Escribo este artículo en pleno suspense sobre lo que pasará entre Cataluña y España, esas dos naciones de un orbe ibérico al cual nos guste o no pertenecemos un poco. Nacionalista como soy, enamorado del México indio, profundo, admito que mis sentimientos respecto a España nunca han sido muy cálidos.

Ciertamente no soy hispanófobo y muchas cosas españolas me son entrañables, desde el folklore andaluz hasta esa gran literatura que va del romancero hasta Camilo José Cela, mago del lenguaje, y amo a Federico García Lorca y a Machado como a ciertos pintores, como el luminoso Zurbarán —y, claro, he tenido amigos españoles como Emilio García Riera, apóstol  del cine mexicano, y de aquel príncipe romántico que fue Luis Rius y su Pilar Rioja bailaora y coahuilense, y no le sigo con otras afinidades españolas porque nos amanecemos recordando ese Madrid tan majo y a la gloria que es Granada, joya de Europa.

Pero también tengo mis odios españoles que se encarnarían en el Caudillo de España por la Gracia de Dios, sostenido por la Iglesia más reaccionaria del mundo, la de la Inquisición y el Opus Dei. Y Franco es importante pieza de los sucesos catalanes porque él fue el opositor de toda dignidad regional, enemigo de vascos y catalanes o de todo liberalismo y libertad, asesino de comunión diaria, gallego astuto y el mayor oportunista del siglo XX.

Al terminar la Guerra Civil, Franco castigó a Cataluña por recordar que era y siempre ha sido, desde los tiempos del Imperio Romano, cuando menos una nación diferente, diversa dentro de la complejidad ibérica, con genio y lenguaje propio y en muchas cosas más cercana al Mediodía francés que a Andalucía o Castilla. Que Cataluña tenía una vocación europea y que su mundo era más mediterráneo que atlántico o africano.
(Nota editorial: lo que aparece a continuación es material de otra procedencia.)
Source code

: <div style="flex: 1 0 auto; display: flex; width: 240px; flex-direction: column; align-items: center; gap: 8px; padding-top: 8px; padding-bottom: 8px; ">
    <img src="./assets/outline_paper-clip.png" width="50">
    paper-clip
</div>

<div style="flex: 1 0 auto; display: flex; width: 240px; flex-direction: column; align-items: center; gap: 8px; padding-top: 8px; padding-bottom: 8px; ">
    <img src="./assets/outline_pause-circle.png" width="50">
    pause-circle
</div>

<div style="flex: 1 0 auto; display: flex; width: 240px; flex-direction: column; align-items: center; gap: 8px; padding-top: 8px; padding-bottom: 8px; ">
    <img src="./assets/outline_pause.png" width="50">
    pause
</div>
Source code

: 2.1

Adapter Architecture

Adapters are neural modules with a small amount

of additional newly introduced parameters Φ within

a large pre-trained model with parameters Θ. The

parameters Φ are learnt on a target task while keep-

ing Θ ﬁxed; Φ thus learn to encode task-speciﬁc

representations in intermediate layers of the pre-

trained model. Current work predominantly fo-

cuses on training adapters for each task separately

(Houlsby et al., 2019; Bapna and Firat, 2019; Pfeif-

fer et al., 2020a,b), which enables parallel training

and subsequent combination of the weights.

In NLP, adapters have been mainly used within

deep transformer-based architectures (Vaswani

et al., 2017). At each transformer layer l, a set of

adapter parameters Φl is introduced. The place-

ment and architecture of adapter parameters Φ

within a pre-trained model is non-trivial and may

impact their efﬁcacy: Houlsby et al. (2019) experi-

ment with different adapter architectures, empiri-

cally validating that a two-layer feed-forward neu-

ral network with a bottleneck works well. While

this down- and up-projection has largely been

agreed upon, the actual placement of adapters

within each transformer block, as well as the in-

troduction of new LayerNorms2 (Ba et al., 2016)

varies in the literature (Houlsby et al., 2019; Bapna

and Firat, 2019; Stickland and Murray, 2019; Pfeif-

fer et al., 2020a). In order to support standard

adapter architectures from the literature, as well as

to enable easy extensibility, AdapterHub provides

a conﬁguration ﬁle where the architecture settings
Y  Nueva España fue joya de la corona de Castilla que heredó junto con medio mundo Carlos V; siempre tuvimos más ligas con España, incluyendo, claro, a don Hernán, tan extremeño como la original Virgen  de Guadalupe. Pero es justamente con Franco que un México digno y gallardo, con una tradición diplomática de gran altura y pensamiento liberal, se convierte en aliada y apoyo de la República Española, que entre sus grandes reformas estaba el reconocimiento de lo diverso, de lo autónomo de sus regiones. Y muchos mexicanos son compañeros de armas de los republicanos o asisten con presencia y pensamiento al ideario de la República incluyendo a un joven Octavio Paz y a un belicoso Siqueiros.

Admito que soy cardenista por generación y que fue él el último presidente verdaderamente revolucionario. Don Lázaro, el gran amigo de la República, salvador de sus refugiados y que hubiera  querido para España la riqueza de un puñado de naciones libres y no sujetas a la esclavitud del trono, del gran dinero y del Altar. Y no era la suya la España negra, la del Santo Oficio y la represión de Mariano Rajoy.